State-owned enterprises, Pakistan International Airlines and the Water and Power Development Authority, ate up Rs277 billion of taxpayers’ money in fiscal year 2018, statistics from the State Bank of Pakistan show.
When converted in dollars, the money that keeps PIA and Wapda afloat equals the amount needed to plug the $2.2 billion monthly trade deficit (where imports cost more dollars than exports could earn).
Collectively, these SoEs consumed Rs1.3 trillion of taxpayer money as their total debt and liabilities rose 23.5% last year.
There are about 200 public sector companies and an overwhelming majority of them are in a loss because of mismanagement, operational inefficiencies, ailing infrastructure and political interventions.
These SoEs, particularly the white elephants PIA, Wapda and Pakistan Steel Mills, are a major drain on our economy. However, successive governments have failed to reform them, let alone turn them into profitable entities.

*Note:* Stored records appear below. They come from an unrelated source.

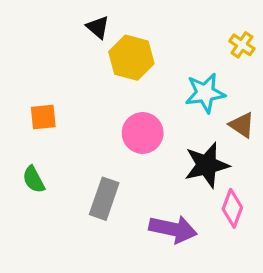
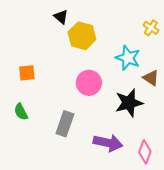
cyan star: (205, 93) -> (128, 58), turned 30
pink diamond: (232, 208) -> (145, 152), moved

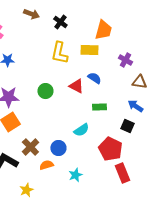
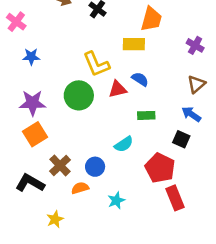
yellow L-shape: (59, 53) -> (96, 64), moved, turned -35
purple cross: (125, 60) -> (195, 45), moved
brown triangle: (139, 82) -> (196, 84), turned -49
red triangle: (76, 86) -> (118, 89), turned -42
green circle: (45, 91) -> (79, 95), size x1.5

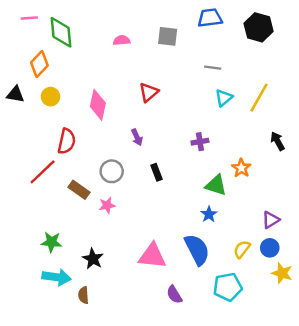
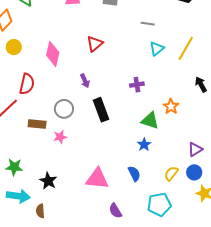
black rectangle: (156, 172) -> (101, 110), size x1.6
brown rectangle: (79, 190) -> (37, 124), turned -30
blue semicircle: (197, 250) -> (134, 174), size x0.6

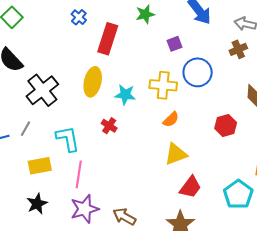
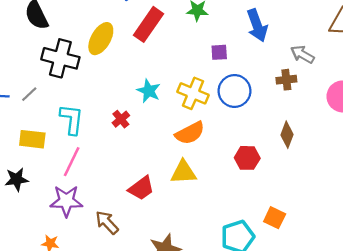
yellow ellipse: (93, 82) -> (101, 39), moved
black cross: (42, 90) -> (60, 58), turned 36
orange semicircle: (171, 119) -> (190, 133), size x1.5
red trapezoid: (190, 187) -> (141, 188), moved

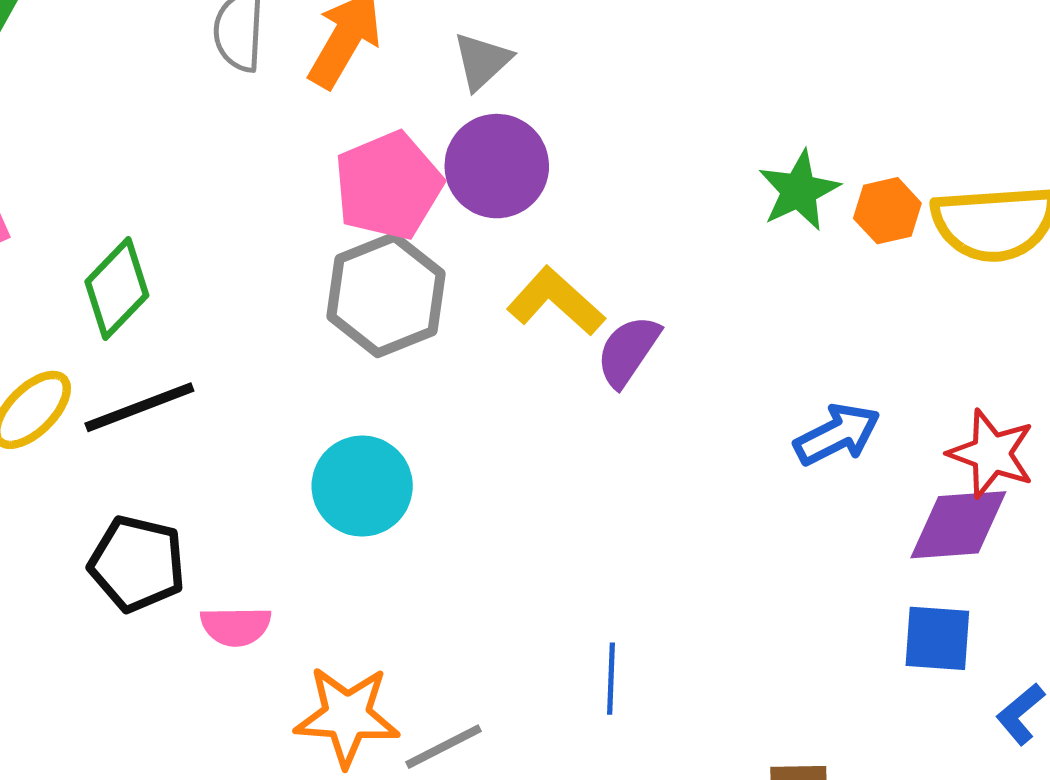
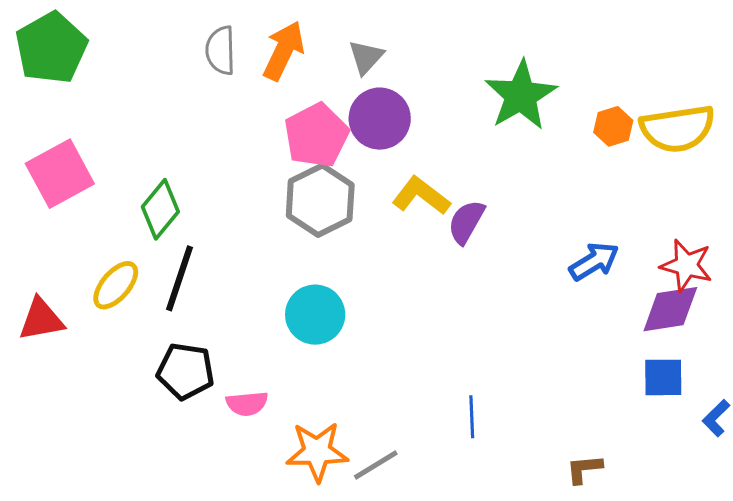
green star: (799, 191) -> (521, 95), moved, size x1.5
black line: (139, 407) -> (179, 278), turned -46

For example, the $6.4 billion IMF bailout package the PML-N government had availed in 2013 was, among other things, subject to restructuring and privatization of these loss-making SoEs.
Five years later, Pakistan is in need of another IMF package because it needs to increase its dollar reserves to pay for essential imports such as oil and repay its foreign debt. Islamabad’s quota at the IMF is around $6.5 billion while the dollar equivalent of debt and liabilities by these SoEs is $10.4 billion. This is more than half of the annual trade deficit, which stands at $18 billion.